After nixing its support of the $1.8 billion FutureGen project earlier this year, the U.S. government announces $126.6 million for two other carbon-storage projects.

Only a few months after pulling out of the FutureGen project, a low-emission coal-fired power plant expected to cost at least $1.5 billion, the U.S. Department of Energy is ready to support carbon-sequestration technologies again.



The federal agency announced Tuesday that it would spend $126.6 million on two projects aimed at capturing the carbon dioxide emitted when coal is turned into energy.

West Coast Regional Carbon Sequestration Partnership and the Midwest Regional Carbon Sequestration Partnership, which both include a mix of government agencies, companies, research universities and nonprofits, are spearheading the projects in California and Ohio.

The groups will combine the funding, which will be doled out over a decade, with $56.4 million of their own money to inject more than 1 million tons of carbon dioxide deep into rock formations for long-term storage.

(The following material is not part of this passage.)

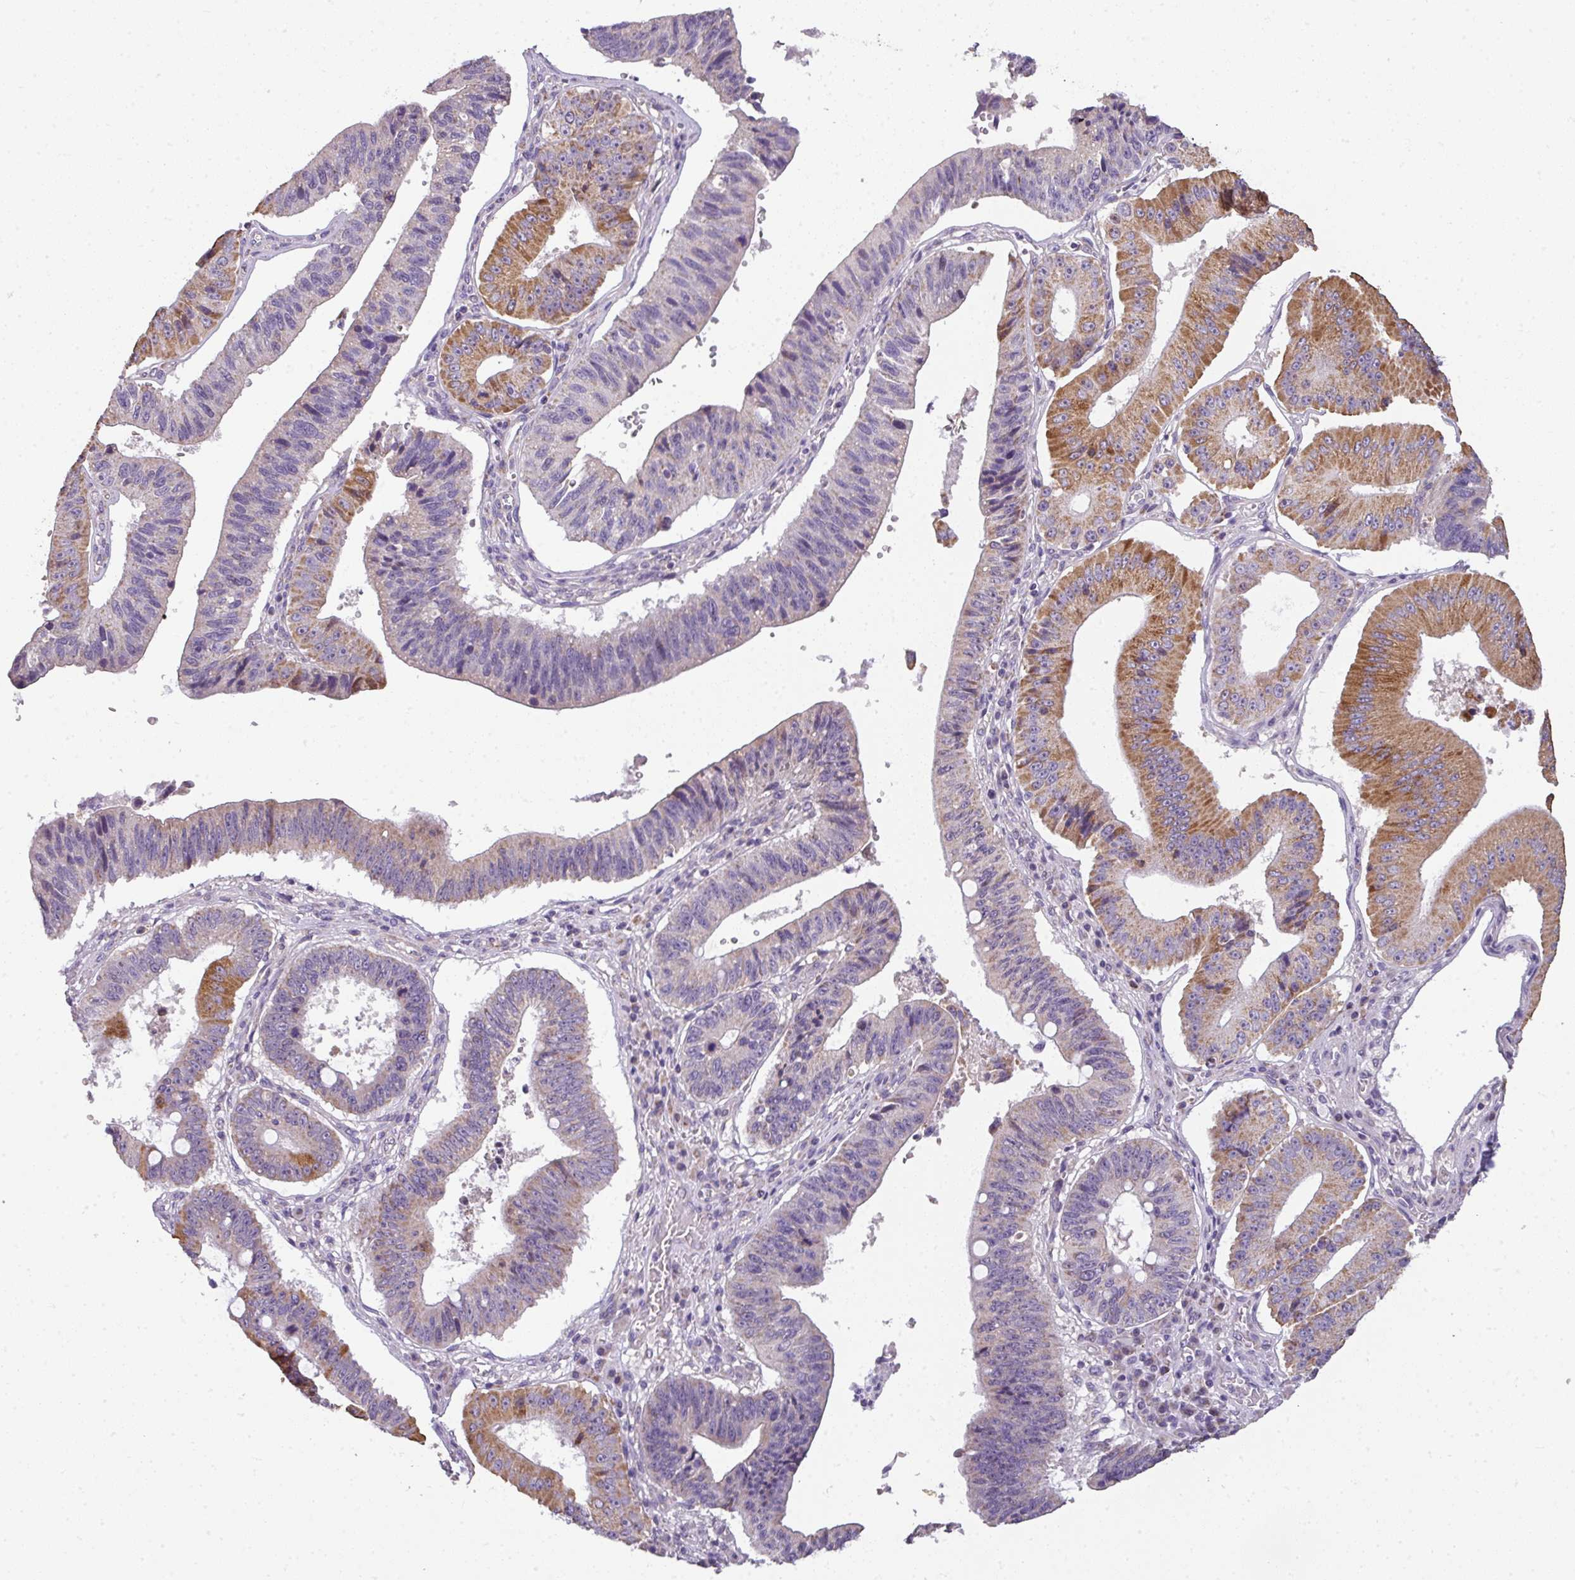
{"staining": {"intensity": "moderate", "quantity": "25%-75%", "location": "cytoplasmic/membranous"}, "tissue": "stomach cancer", "cell_type": "Tumor cells", "image_type": "cancer", "snomed": [{"axis": "morphology", "description": "Adenocarcinoma, NOS"}, {"axis": "topography", "description": "Stomach"}], "caption": "Immunohistochemistry (DAB) staining of human stomach cancer displays moderate cytoplasmic/membranous protein staining in approximately 25%-75% of tumor cells. Immunohistochemistry (ihc) stains the protein in brown and the nuclei are stained blue.", "gene": "PALS2", "patient": {"sex": "male", "age": 59}}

As the cheapest fossil fuel and one of the most abundant, coal is an alluring source of energy for countries striving for energy independence.



According to the 2007 International Energy Outlook, the U.S. Department of Energy expects world coal consumption to increase by 74 percent from 2004 to 2030, reaching 199 quadrillion Btu annually.



Of course, coal is hardly green. Some companies and governments hope technologies to sequester carbon-dioxide underground could reduce the pollution from coal-fired plants.



But a number of challenges, including concerns about whether carbon storage can be safe and economical, have led industry insiders to forecast that its widespread practice is still years away.



Some industry watchers called the DOE news a welcome move after the implosion of the highly anticipated, government-sponsored FutureGen project.



In January, the DOE said it was going to be "restructuring" the275-megawatt project, citing projected cost overruns up 58 percent from the $950 million originally expected (see Clean Coal Firms Not Worried About FutureGen Setback and DOE Pulls Back on FutureGen's Reins).



Instead of backing a single low-emission project, the agency had decided to spread the wealth around to a bunch of smaller projects.



John Quealy, an analyst at investment bank Canaccord Adams, said that although the clean-coal industry is still trying to assess the FutureGen breakdown, the DOE announcement is positive.



"We are still in the early days for carbon sequestration," he said, which needs more money, time and research.

Matt Horton, a principal with @Ventures, said the funding will help test whether sequestration can be cost-effective and safe.



"But personally, I'm not convinced that it's the best technological approach for clean coal," he said.



More appealing are technologies like gasification, he said. Rather than burning coal directly, gasification breaks down coal, setting off chemical reactions that can produce a mixture of carbon monoxide, hydrogen and other gaseous compounds.



According to the DOE, gasification technologies are more efficient and produce fewer noncarbon greenhouse-gas emissions than other approaches.



Horton said he would like to see the DOE support technologies that reduce carbon-dioxide emissions rather than technologies that treat tailpipe emissions after the fact.